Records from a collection
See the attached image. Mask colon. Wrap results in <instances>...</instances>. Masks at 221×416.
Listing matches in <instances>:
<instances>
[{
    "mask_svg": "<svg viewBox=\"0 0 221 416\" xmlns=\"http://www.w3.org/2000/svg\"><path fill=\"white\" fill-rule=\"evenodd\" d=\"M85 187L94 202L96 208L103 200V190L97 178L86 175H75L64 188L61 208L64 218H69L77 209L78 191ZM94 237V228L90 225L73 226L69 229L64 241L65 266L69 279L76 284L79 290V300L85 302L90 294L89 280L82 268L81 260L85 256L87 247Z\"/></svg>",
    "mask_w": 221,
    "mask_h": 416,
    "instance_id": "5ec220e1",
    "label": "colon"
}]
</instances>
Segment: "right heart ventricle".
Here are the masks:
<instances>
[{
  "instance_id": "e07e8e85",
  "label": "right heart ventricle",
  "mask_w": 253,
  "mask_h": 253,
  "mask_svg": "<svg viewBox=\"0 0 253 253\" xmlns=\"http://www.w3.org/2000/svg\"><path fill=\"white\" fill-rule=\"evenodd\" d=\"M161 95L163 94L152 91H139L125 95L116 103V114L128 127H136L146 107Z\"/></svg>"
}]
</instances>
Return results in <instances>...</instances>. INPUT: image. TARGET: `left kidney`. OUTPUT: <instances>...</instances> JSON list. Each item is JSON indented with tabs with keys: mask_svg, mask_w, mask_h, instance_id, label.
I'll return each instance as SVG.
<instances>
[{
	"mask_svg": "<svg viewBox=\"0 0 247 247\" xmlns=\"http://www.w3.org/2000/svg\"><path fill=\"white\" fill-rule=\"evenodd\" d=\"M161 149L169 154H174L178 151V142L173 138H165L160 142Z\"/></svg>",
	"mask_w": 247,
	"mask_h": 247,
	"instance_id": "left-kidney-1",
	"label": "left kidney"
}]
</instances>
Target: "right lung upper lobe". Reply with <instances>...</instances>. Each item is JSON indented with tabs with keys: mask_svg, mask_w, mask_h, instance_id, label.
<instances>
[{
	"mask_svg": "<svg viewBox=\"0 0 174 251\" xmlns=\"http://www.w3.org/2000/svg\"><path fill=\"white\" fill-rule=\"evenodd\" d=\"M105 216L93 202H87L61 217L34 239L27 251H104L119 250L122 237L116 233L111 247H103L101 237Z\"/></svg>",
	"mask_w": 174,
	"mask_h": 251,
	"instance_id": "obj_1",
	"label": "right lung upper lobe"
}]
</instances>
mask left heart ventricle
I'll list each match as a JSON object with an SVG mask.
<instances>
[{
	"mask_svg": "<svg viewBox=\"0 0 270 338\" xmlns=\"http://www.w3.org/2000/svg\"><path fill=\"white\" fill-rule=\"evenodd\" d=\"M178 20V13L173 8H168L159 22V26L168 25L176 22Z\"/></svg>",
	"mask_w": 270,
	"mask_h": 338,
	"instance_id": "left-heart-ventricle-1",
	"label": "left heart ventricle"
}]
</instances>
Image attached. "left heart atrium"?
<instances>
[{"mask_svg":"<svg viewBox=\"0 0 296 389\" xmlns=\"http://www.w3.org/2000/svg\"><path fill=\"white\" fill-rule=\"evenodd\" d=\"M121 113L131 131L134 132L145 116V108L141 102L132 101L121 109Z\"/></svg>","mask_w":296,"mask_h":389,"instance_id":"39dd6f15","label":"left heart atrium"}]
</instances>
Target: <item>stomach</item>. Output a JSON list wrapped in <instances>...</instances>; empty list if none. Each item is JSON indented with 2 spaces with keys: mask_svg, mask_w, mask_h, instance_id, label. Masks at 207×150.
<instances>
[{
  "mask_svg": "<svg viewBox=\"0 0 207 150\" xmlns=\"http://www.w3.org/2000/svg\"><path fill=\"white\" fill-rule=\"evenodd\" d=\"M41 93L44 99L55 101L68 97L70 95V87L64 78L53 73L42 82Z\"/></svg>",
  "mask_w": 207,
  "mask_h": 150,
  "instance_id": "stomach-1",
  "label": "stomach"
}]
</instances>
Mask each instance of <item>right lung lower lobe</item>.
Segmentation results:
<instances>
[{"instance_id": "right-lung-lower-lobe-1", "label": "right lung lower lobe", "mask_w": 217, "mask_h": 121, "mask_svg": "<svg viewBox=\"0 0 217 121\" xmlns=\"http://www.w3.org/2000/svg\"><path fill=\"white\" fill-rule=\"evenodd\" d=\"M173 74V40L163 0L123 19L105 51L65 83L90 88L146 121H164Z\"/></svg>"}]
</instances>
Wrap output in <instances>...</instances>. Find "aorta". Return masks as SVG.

Problem details
Please restate the items above, switching "indented" to "formatted" and leaving all else unchanged.

Exercise solution
See the attached image. Mask colon. Wrap results in <instances>...</instances>. Masks at 221×416.
Listing matches in <instances>:
<instances>
[{
    "mask_svg": "<svg viewBox=\"0 0 221 416\" xmlns=\"http://www.w3.org/2000/svg\"><path fill=\"white\" fill-rule=\"evenodd\" d=\"M85 187L94 202L96 208L103 200V190L97 178L86 175H75L64 188L61 208L64 218H69L77 209L78 191ZM94 237V228L90 225L73 226L69 229L64 241L65 266L69 279L76 284L79 290V300L85 302L90 294L89 280L82 268L81 260L85 256L87 247Z\"/></svg>",
    "mask_w": 221,
    "mask_h": 416,
    "instance_id": "5ec220e1",
    "label": "colon"
}]
</instances>
Segment: "right heart ventricle".
Here are the masks:
<instances>
[{
  "instance_id": "e07e8e85",
  "label": "right heart ventricle",
  "mask_w": 253,
  "mask_h": 253,
  "mask_svg": "<svg viewBox=\"0 0 253 253\" xmlns=\"http://www.w3.org/2000/svg\"><path fill=\"white\" fill-rule=\"evenodd\" d=\"M161 95L163 94L152 91H139L125 95L116 103V114L128 127H136L146 107Z\"/></svg>"
}]
</instances>
Return results in <instances>...</instances>. INPUT: image. TARGET: `left kidney`. OUTPUT: <instances>...</instances> JSON list. Each item is JSON formatted with tabs with keys: mask_svg, mask_w, mask_h, instance_id, label.
I'll return each instance as SVG.
<instances>
[{
	"mask_svg": "<svg viewBox=\"0 0 247 247\" xmlns=\"http://www.w3.org/2000/svg\"><path fill=\"white\" fill-rule=\"evenodd\" d=\"M161 149L169 154H174L178 151V142L173 138H165L160 142Z\"/></svg>",
	"mask_w": 247,
	"mask_h": 247,
	"instance_id": "left-kidney-1",
	"label": "left kidney"
}]
</instances>
Target: "right lung upper lobe". Reply with <instances>...</instances>. Each item is JSON formatted with tabs with keys: mask_svg, mask_w, mask_h, instance_id, label.
<instances>
[{
	"mask_svg": "<svg viewBox=\"0 0 174 251\" xmlns=\"http://www.w3.org/2000/svg\"><path fill=\"white\" fill-rule=\"evenodd\" d=\"M105 216L93 202H87L61 217L34 239L27 251H104L119 250L122 237L116 233L111 247H103L101 237Z\"/></svg>",
	"mask_w": 174,
	"mask_h": 251,
	"instance_id": "obj_1",
	"label": "right lung upper lobe"
}]
</instances>
mask left heart ventricle
I'll list each match as a JSON object with an SVG mask.
<instances>
[{
	"mask_svg": "<svg viewBox=\"0 0 270 338\" xmlns=\"http://www.w3.org/2000/svg\"><path fill=\"white\" fill-rule=\"evenodd\" d=\"M178 20V13L173 8H168L159 22V26L168 25L176 22Z\"/></svg>",
	"mask_w": 270,
	"mask_h": 338,
	"instance_id": "left-heart-ventricle-1",
	"label": "left heart ventricle"
}]
</instances>
Image attached. "left heart atrium"?
<instances>
[{"mask_svg":"<svg viewBox=\"0 0 296 389\" xmlns=\"http://www.w3.org/2000/svg\"><path fill=\"white\" fill-rule=\"evenodd\" d=\"M121 113L131 131L134 132L145 116V108L141 102L132 101L121 109Z\"/></svg>","mask_w":296,"mask_h":389,"instance_id":"39dd6f15","label":"left heart atrium"}]
</instances>
Target: <item>stomach</item>. Output a JSON list wrapped in <instances>...</instances>; empty list if none. Each item is JSON formatted with 2 spaces with keys: mask_svg, mask_w, mask_h, instance_id, label. Masks at 207×150.
<instances>
[{
  "mask_svg": "<svg viewBox=\"0 0 207 150\" xmlns=\"http://www.w3.org/2000/svg\"><path fill=\"white\" fill-rule=\"evenodd\" d=\"M41 93L44 99L55 101L68 97L70 95V87L64 78L53 73L42 82Z\"/></svg>",
  "mask_w": 207,
  "mask_h": 150,
  "instance_id": "stomach-1",
  "label": "stomach"
}]
</instances>
Mask each instance of <item>right lung lower lobe</item>.
Segmentation results:
<instances>
[{"instance_id": "right-lung-lower-lobe-1", "label": "right lung lower lobe", "mask_w": 217, "mask_h": 121, "mask_svg": "<svg viewBox=\"0 0 217 121\" xmlns=\"http://www.w3.org/2000/svg\"><path fill=\"white\" fill-rule=\"evenodd\" d=\"M173 74V40L163 0L123 19L105 51L65 83L90 88L146 121H164Z\"/></svg>"}]
</instances>
Wrap output in <instances>...</instances>. Find "aorta". Return masks as SVG.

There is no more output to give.